= Qaqambile Matanzima =

South African politician and tribal leader

Qaqambile Matanzima (15 December 1949 – 5 August 2013) was a South Africa politician and tribal leader. Matanzima had served as a colonel in the former Transkei Defence Force (TDF), the military force the Republic of Transkei, a de facto independent Bantustan which existed from 1976 to 1994. After Transkei was reincorporated into South Africa, Matanzima joined the South African National Defence Force (SANDF), leaving the military as a colonel in 1996. He was nicknamed "Big Q."

==Biography==
Born on 15 December 1949, Matanzima was one of the four sons of George Matanzima (1918-2000). His father would later become the Prime Minister of Transkei and the leader of the now defunct Transkei National Independence Party.

==Career==
Qaqambile Matanzima began his career as a teacher at the Mncuncuzo Junior Secondary in Cofimvaba, South Africa. He then joined the Transkei Defence Force (TDF) when he was 36 years old in 1975, shortly before Transkei was declared independent by South Africa. He achieved the rank of colonel in the TDF.

In 1986 and 1987, Transki Prime Minister George Matanzima and several other Transkei politicians were implicated in a scandal over the embezzlement of funding originally intended for a housing project. Under pressure from South Africa to resolve the crisis, the Transkei Defence Force served papers on 3 September 1987, ordering Prime Minister George Mathanzima and six Transkei cabinet minister to reign from office. Prime Minister Mathanzima and the six ministers resigned from office on 2 October 1987, completing the military coup. Qaqambile Matanzima, a colonel within the TDF at the time, sided with the military during the takeover.

Qaqambile Matanzima was among the senior members of the Transkei military who planned the removal of his father from office. He did not alert his father or his father's political allies of the military's plans. In 2013, following Qaqambile Matanzima's death, the President of the United Democratic Movement Bantu Holomisa, a former Transkei Defence Force officer who led the 1987 military coups, recalled Qaqambile Matanzima's support for the 1987 ouster of the Prime Minister, noting that Matanzima had to choose between his family and the military. Holomisa told reporters, "He was part of the senior military officers who planned a coup to remove his own father, George Matanzima, who was prime minister at the time...He showed great loyalty to the military. He did not even tip-off his father. He was part of those who wanted to uproot fraud and corruption and ensure clean governance in the Transkei government. This is great loss." Matanzima's father, former Prime Minister George Matanzima, fled into exile in Austria before returning to South Africa, where he served three years in prison before being pardoned.

The Transkei Defence Force was dissolved in 1994 when Transkei was reincorporated into South Africa. Qaqambile Matanzima achieved the rank of colonel in the South African National Defence Force (SANDF) before leaving the military in 1996.

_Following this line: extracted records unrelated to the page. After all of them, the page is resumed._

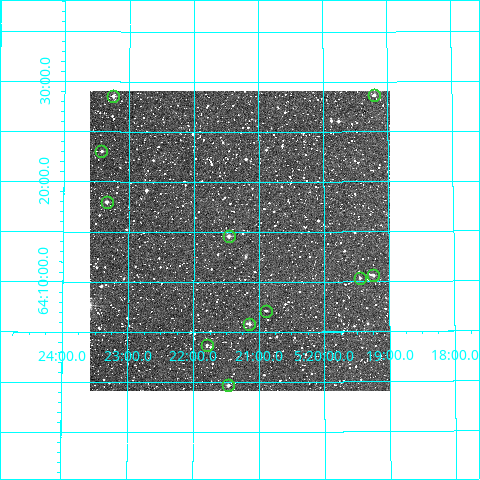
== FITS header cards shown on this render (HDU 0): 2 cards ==
NAXIS1  =                  300
NAXIS2  =                  300

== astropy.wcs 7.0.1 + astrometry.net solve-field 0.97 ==
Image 300 x 300 px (HDU 0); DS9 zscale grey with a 90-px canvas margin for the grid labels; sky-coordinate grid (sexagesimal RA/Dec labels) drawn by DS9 from the SOLVED WCS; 11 Tycho-2 reference stars matched to detected sources circled (green)
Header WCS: RA---TAN/DEC--TAN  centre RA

Matanzima became the leader of the Mtshanyane Traditional Council, as well as a senior traditional leader, in 2000. He was also a member of the Eastern Cape House of Traditional Leaders from 2003 until his death in 2013.

On 5 August 2013 Matanzima, who was en route to a meeting in Bhisho, picked up a man pretending to be a hitchhiker in Stutterheim, Eastern Cape. Matanzuma was stabbed by the man during an attempted carjacking and robbery, which took place on the N8 road approximately 10 km from Stutterheim. Qaqambile Matanzima was taken to hospital, where he died of his injuries the same day. He was survived by his wife, Nozolile, and five children. He was buried at the Mtshanyane Great Place in Cofimvaba on 11 August 2013.

Qaqambile Matanzima was former Transkei Prime Minister George Matanzima's last surviving son.